As discussed above, the plaintiff's Function Report supports the findings that she can prepare simple meals for herself, shop in stores, and drive, albeit only very seldom rather than occasionally, as the administrative law judge found. The administrative law judge properly drew a negative credibility inference from the fact that the plaintiff lied about her functional capabilities, even for the purpose of exaggerating, rather than minimizing, them. Dowling's notes did reflect that the plaintiff was clean and well-groomed. See, e.g., Record at 648, 651, 654, 657, 660, 663. While, as the plaintiff argues, the facts that she lived alone and had no particular help were not inconsistent with her allegation that her house was a mess, see Statement of Errors at 10, details in Dowling's notes relating to home care, as well as self-care, supported the administrative law judge's finding that her functioning in those areas was greater than alleged, see, e.g., Record at 511, 528, 542. As discussed above, the administrative law judge fairly characterized the record as revealing that, at times during the relevant period, the plaintiff worked, travelled, took a class, used email, volunteered, and participated regularly in her church community.

The commissioner acknowledges that the reference to "pain reduction" was a scrivener's error and that characterizing the plaintiff's treatment as "minimal" might have been an overstatement. See Opposition at 18. Indeed, the use of the word "minimal" is simply wrong. The plaintiff catalogues 119 occasions on which she sought mental health treatment from her alleged onset date of disability, December 1, 2000, through the date of her hearing, October 4, 2012. See Statement of Errors at 11 & Exh. 3. On the other hand, as the commissioner suggests, this does not necessarily mean that the plaintiff was accessing all of the care she required: on some occasions treating providers emphasized the importance of her return to regular therapy. See Opposition at 18 (citing Record at 402, 404, 418, 595). As discussed above, the administrative law judge supportably characterized more recent treatment notes as indicating that the plaintiff was tolerating medication well, with a reduction in symptoms.

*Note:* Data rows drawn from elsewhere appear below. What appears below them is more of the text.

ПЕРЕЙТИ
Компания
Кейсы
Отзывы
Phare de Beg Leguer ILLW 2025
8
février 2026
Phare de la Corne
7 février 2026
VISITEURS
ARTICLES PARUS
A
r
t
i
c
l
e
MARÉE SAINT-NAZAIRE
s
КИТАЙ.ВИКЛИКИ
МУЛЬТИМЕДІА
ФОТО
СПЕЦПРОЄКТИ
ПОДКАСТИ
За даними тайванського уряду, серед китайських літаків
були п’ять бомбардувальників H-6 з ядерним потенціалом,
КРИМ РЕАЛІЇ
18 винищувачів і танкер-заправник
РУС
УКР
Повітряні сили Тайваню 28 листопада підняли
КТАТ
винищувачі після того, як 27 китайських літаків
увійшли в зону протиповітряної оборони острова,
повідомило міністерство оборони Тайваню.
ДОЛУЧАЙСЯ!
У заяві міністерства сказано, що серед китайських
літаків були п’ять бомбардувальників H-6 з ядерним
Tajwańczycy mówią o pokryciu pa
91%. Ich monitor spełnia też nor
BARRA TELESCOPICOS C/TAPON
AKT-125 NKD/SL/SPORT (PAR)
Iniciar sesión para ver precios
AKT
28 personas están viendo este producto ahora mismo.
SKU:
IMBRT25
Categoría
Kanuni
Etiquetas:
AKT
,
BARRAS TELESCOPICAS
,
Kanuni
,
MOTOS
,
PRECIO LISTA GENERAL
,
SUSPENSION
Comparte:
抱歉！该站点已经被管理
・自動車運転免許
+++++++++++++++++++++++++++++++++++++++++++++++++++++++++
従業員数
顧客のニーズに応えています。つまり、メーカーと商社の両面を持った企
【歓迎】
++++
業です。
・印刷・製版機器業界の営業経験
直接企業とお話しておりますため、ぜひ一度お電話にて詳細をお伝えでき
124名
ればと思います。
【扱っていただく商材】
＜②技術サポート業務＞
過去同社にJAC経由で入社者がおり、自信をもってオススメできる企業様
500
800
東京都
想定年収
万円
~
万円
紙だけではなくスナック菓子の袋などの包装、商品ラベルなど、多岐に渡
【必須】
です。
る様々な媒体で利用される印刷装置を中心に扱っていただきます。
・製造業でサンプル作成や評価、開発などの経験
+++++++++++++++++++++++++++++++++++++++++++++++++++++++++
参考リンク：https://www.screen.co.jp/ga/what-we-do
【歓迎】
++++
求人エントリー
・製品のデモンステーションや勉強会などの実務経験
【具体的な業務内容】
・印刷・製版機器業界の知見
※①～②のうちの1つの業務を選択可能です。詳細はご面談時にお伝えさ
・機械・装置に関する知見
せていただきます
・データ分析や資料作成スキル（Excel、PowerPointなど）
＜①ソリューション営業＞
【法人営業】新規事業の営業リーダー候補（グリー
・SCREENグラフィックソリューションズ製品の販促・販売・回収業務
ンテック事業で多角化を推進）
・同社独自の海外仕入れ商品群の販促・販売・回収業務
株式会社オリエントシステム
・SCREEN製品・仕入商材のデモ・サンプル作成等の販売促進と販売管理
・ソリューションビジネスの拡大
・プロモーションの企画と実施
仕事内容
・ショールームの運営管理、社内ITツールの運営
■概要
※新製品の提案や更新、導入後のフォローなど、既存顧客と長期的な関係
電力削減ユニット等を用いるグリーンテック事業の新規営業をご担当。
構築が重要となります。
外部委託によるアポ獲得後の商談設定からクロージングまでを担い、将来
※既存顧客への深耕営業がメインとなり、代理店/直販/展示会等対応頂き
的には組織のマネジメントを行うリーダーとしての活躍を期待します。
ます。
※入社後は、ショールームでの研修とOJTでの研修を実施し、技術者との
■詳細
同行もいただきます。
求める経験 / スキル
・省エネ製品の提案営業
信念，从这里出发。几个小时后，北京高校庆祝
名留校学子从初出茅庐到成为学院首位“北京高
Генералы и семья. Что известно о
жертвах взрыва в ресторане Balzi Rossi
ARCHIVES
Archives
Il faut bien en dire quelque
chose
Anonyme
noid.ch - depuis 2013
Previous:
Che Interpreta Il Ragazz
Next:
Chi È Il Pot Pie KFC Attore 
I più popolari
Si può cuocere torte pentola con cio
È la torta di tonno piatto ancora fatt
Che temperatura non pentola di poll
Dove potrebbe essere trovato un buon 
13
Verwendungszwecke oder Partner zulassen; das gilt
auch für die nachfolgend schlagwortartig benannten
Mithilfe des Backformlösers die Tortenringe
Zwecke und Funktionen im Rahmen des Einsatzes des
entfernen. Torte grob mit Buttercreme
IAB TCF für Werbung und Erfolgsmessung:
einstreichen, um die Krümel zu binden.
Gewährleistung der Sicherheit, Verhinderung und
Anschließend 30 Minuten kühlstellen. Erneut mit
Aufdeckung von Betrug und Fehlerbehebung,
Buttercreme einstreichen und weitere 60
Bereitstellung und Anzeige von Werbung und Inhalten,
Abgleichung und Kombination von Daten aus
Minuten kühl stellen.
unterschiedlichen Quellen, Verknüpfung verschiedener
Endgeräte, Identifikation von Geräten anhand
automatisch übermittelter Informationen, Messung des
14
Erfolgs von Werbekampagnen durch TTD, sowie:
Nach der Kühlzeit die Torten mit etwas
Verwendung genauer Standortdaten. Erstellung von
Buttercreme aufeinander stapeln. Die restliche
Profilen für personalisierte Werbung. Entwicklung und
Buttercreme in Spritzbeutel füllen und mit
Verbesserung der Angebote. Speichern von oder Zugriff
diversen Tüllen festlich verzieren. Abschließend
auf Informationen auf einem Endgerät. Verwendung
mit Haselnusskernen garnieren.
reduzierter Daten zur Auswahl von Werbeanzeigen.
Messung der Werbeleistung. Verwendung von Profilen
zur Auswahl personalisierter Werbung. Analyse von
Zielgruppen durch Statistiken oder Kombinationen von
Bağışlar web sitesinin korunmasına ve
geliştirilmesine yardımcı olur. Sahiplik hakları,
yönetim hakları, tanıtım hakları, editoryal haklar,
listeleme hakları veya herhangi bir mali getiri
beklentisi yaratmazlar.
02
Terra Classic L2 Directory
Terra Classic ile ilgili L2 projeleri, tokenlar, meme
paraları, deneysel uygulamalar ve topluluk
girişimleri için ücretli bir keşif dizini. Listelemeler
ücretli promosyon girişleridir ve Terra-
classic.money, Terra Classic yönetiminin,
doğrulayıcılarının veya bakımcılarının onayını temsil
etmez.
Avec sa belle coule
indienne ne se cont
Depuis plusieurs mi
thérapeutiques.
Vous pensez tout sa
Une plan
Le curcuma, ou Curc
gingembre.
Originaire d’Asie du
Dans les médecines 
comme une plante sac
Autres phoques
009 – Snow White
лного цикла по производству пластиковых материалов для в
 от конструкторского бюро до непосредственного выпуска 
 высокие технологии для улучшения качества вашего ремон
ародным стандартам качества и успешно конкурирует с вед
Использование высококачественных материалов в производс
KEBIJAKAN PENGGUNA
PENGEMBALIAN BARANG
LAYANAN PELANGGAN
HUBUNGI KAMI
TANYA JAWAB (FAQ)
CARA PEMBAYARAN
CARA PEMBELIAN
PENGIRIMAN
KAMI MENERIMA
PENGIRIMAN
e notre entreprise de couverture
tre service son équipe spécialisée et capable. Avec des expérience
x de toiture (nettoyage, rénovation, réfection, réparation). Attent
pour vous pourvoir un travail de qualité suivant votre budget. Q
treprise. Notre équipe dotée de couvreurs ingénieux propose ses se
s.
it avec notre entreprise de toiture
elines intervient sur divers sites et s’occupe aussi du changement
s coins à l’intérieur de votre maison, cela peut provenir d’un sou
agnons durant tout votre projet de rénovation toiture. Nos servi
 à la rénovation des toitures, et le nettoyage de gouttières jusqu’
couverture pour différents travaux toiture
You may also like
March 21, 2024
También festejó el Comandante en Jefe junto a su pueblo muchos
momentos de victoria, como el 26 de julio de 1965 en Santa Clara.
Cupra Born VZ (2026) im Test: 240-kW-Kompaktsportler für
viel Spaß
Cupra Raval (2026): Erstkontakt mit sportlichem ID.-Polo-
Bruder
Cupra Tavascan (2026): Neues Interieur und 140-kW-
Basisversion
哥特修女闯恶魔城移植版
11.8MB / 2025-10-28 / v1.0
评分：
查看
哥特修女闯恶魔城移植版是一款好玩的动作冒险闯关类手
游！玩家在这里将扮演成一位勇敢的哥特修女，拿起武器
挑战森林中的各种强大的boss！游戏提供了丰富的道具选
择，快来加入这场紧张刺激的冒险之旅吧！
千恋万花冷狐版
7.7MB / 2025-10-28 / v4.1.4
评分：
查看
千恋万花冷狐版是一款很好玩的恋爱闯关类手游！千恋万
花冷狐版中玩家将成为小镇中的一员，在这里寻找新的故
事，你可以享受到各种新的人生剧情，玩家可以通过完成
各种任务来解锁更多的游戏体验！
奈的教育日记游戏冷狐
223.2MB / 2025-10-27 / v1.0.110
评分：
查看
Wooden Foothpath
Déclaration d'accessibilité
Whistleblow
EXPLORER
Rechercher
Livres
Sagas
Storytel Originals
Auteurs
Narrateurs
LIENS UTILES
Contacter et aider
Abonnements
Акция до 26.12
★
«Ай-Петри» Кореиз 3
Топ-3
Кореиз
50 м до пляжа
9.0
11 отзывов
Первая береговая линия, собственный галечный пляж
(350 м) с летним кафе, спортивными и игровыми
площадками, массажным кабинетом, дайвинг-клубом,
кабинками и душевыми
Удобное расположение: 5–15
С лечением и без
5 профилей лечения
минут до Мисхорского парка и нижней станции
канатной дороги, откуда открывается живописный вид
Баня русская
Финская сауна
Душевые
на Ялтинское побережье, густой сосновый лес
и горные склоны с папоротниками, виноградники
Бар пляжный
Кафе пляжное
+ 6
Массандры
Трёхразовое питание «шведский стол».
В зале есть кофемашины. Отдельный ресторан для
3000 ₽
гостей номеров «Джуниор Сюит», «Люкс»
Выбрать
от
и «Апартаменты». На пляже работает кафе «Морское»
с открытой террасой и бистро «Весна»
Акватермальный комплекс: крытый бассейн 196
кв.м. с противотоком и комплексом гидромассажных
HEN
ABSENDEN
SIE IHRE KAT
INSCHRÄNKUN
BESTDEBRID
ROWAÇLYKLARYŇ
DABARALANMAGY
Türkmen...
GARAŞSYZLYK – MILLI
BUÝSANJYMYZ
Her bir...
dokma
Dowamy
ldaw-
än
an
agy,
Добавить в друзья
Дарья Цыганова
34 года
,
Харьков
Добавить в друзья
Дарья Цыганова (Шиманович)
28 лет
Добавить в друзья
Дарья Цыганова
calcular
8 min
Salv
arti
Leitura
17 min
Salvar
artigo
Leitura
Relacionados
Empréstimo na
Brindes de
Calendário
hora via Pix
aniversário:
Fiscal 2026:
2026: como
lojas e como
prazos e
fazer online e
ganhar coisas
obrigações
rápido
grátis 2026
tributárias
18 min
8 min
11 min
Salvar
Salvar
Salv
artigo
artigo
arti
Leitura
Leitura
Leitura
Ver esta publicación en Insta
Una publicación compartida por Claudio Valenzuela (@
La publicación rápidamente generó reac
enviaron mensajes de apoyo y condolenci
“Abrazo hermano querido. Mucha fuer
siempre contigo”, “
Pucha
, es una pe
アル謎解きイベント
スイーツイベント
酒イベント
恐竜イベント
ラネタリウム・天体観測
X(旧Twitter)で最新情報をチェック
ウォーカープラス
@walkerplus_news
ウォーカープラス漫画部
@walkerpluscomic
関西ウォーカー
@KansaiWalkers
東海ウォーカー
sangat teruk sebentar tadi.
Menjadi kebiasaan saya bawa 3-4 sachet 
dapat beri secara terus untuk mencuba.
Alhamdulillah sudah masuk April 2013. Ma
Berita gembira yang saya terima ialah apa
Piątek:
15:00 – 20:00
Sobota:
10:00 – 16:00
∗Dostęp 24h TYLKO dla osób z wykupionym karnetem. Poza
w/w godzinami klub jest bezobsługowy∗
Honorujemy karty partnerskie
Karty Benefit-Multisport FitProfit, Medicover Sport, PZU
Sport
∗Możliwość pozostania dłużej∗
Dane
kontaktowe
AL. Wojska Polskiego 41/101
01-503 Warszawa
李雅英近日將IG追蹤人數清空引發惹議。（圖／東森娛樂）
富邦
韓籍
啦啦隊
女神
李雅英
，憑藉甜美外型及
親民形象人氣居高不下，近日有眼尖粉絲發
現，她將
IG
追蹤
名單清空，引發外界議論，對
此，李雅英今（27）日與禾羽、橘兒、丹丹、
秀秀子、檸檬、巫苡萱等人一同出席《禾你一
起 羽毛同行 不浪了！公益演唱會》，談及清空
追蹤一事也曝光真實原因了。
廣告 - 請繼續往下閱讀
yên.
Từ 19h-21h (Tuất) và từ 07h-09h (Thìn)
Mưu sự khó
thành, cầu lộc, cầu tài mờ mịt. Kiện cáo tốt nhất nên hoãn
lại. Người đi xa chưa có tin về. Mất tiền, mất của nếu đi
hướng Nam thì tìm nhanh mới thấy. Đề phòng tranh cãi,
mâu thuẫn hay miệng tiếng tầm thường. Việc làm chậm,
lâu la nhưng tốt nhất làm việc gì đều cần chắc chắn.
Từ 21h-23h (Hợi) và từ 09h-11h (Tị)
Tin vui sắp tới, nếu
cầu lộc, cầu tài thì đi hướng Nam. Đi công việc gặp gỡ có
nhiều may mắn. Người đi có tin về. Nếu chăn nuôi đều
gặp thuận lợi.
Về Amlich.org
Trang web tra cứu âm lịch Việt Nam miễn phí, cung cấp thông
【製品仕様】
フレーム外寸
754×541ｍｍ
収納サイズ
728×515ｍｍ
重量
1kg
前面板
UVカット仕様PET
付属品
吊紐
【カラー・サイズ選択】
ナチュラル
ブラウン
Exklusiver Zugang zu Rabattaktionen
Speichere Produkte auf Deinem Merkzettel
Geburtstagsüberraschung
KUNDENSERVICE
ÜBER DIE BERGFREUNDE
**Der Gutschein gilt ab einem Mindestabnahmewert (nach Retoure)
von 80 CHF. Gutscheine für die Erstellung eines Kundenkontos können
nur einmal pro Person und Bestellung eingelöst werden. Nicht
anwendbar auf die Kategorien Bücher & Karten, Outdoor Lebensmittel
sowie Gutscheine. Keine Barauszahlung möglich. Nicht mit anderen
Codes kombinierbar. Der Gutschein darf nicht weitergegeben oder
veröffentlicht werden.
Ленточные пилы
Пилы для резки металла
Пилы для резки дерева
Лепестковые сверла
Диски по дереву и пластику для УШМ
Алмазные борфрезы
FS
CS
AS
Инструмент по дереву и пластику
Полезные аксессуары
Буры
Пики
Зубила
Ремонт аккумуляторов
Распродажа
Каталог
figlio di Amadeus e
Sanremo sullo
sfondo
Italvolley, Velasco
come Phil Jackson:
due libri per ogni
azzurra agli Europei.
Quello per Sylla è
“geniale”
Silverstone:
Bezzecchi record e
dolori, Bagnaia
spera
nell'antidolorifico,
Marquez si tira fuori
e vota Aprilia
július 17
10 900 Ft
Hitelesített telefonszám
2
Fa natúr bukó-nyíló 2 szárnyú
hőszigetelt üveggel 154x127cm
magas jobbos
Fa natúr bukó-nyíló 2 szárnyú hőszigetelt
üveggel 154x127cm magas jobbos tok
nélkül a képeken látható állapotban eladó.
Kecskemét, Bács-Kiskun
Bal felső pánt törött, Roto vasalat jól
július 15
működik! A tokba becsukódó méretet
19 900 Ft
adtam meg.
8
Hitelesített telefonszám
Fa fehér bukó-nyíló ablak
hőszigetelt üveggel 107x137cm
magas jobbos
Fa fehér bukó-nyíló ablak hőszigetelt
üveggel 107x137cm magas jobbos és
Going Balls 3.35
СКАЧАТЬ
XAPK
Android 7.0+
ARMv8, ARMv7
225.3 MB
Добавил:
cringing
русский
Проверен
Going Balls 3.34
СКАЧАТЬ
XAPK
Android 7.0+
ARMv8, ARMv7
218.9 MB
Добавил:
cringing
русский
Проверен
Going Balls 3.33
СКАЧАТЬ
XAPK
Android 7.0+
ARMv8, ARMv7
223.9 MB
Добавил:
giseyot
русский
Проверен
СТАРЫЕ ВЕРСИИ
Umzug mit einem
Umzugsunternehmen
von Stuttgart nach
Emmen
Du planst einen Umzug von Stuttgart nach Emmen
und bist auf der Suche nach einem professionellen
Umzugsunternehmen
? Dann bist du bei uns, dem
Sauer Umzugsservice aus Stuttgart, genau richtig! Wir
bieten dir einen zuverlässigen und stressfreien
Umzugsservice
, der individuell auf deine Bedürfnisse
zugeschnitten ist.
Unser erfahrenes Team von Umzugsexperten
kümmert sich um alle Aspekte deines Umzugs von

The plaintiff identifies three occasions on which she was noted to have abnormal mental status examination findings apart from an anxious and sad mood. See Exh. 2 at 5 (citing notes indicating that she was rumpled or disheveled and overwhelmed, afraid, ashamed, hopeless, and/or guilty). However, even taking this into account, the majority of the abnormal findings were of an anxious or sad mood.

In sum, while the administrative law judge's credibility discussion contains errors, they are not of sufficient magnitude, in number or substance, to warrant disturbing his assessment.

II. Conclusion

For the foregoing reasons, I DEEM the commissioner's motion to strike MOOT in part with respect to page 21 of the statement of errors, GRANT it in part with respect to argument contained in the exhibits and otherwise DENY it, and recommend that the decision of the commissioner be AFFIRMED.

NOTICE

A party may file objections to those specified portions of a magistrate judge's report or proposed findings or recommended decisions entered pursuant to 28 U.S.C. § 636(b)(1)(B) for which de novo review by the district court is sought, together with a supporting memorandum and request for oral argument before the district judge, if any is sought, within fourteen (14) days after being served with a copy thereof. A responsive memorandum and any request for oral argument before the district judge shall be filed within fourteen (14) days after the filing of the objection.

Failure to file a timely objection shall constitute a waiver of the right to de novo review by the district court and to appeal the district court's order.